▶ _Text shown_
-*-

Malawian nursing academic

Address Mauakowa Malata is a Malawian nurse, midwife, professor and educator. She is Vice-Chancellor at the Malawi University of Science and Technology (MUST), former Principal of Kamuzu College of Nursing and former Vice President of the International Confederation of Midwives. She is also the former President of Africa Honor Society of Nursing of Sigma Theta Tau International.

== Biography ==
Malata achieved her bachelor of science degree in nursing with distinction from the University of Malawi in 1995. She studied her masters degree and PhD at the Edith Cowan University in Perth, Western Australia. In 2018, Malata was awarded a Doctor Honoris Causa by the University of Oslo in Norway.

Malata is former vice president of the International Confederation of Midwives and former president of the Africa Honor Society of Nursing of Sigma Theta Tau International. She is also a member of the board of the Partnership for Maternal, Newborn and Child Health (PMNCH), Advisory Committee for the Merck for Mothers Initiative (2021), LACTATE Study Oversight Committee (2021) and the Governing Council of Mulungushi University in Zambia (2020).

While Principal of Kamuzu College of Nursing (formerly a college of the University of Malawi and now part of the Kamuzu University of Health Sciences), Malata led the college to become a World Health Organization collaborating centre for interprofessional education and leadership.

Malata was appointed as Vice-Chancellor at the Malawi University of Science and Technology (MUST) in 2019, becoming Malawai's first female university Vice Chancellor.

-*-

[Dataset records]

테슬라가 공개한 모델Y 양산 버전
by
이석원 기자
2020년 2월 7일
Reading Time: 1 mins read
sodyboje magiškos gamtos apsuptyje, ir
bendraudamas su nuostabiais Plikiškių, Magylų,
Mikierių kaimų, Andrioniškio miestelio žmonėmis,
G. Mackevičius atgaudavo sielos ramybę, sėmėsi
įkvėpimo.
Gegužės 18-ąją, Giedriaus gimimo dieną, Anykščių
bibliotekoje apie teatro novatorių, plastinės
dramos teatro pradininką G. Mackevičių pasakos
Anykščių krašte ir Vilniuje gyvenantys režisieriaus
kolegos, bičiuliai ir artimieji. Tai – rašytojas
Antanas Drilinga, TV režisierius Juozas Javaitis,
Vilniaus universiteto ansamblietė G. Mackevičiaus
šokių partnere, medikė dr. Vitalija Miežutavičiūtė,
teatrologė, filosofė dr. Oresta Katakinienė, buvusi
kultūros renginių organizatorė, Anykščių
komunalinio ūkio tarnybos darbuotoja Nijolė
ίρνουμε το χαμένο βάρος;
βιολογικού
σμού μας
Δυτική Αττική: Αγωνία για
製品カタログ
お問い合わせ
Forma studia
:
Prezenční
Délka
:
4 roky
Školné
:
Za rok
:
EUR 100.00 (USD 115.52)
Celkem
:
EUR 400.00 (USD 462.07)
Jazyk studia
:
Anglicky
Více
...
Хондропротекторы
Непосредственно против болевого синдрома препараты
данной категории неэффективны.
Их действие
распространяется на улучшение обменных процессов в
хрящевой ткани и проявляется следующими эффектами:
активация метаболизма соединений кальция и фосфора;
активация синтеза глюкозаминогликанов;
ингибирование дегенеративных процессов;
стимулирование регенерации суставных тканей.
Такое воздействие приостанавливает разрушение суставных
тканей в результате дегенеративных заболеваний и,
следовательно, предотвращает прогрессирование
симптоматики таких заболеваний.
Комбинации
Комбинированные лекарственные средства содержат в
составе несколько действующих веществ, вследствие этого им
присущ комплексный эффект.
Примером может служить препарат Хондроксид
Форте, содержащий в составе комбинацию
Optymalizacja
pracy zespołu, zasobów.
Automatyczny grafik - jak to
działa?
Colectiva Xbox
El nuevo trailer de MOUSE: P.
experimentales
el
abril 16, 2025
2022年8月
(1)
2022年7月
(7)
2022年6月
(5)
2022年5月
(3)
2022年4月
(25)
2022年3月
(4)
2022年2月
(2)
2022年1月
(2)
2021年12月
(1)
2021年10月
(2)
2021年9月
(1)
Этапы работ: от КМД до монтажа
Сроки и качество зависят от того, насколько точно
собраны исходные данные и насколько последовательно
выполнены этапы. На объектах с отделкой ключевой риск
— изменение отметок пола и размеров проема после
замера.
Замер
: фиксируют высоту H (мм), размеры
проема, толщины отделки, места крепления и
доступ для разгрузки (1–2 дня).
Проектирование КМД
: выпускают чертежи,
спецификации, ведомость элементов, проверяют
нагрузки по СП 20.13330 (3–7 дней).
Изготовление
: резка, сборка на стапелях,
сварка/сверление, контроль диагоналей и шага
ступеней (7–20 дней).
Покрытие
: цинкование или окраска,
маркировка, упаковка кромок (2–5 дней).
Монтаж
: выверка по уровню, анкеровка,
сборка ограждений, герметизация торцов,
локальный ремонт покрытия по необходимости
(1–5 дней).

-*-

▶ _Work task 1_
From the text on Mauakowa Malata, list every board, committee or council she is said to be a member of.
▶ _Work task 2_
Based on the text on Mauakowa Malata, say whether each statement is true: (a) She earned her bachelor's degree at Edith Cowan University. (b) She was appointed Vice-Chancellor of the Malawi University of Science and Technology in 2019. (c) The University of Oslo awarded her a Doctor Honoris Causa in 2018.

▶ _Task response 1_
- The board of the Partnership for Maternal, Newborn and Child Health (PMNCH)
- The Advisory Committee for the Merck for Mothers Initiative (2021)
- The LACTATE Study Oversight Committee (2021)
- The Governing Council of Mulungushi University in Zambia (2020)

▶ _Task response 2_
(a) No: "Malata achieved her bachelor of science degree in nursing with distinction from the University of Malawi in 1995."
(b) Yes: "Malata was appointed as Vice-Chancellor at the Malawi University of Science and Technology (MUST) in 2019"
(c) Yes: "In 2018, Malata was awarded a Doctor Honoris Causa by the University of Oslo in Norway."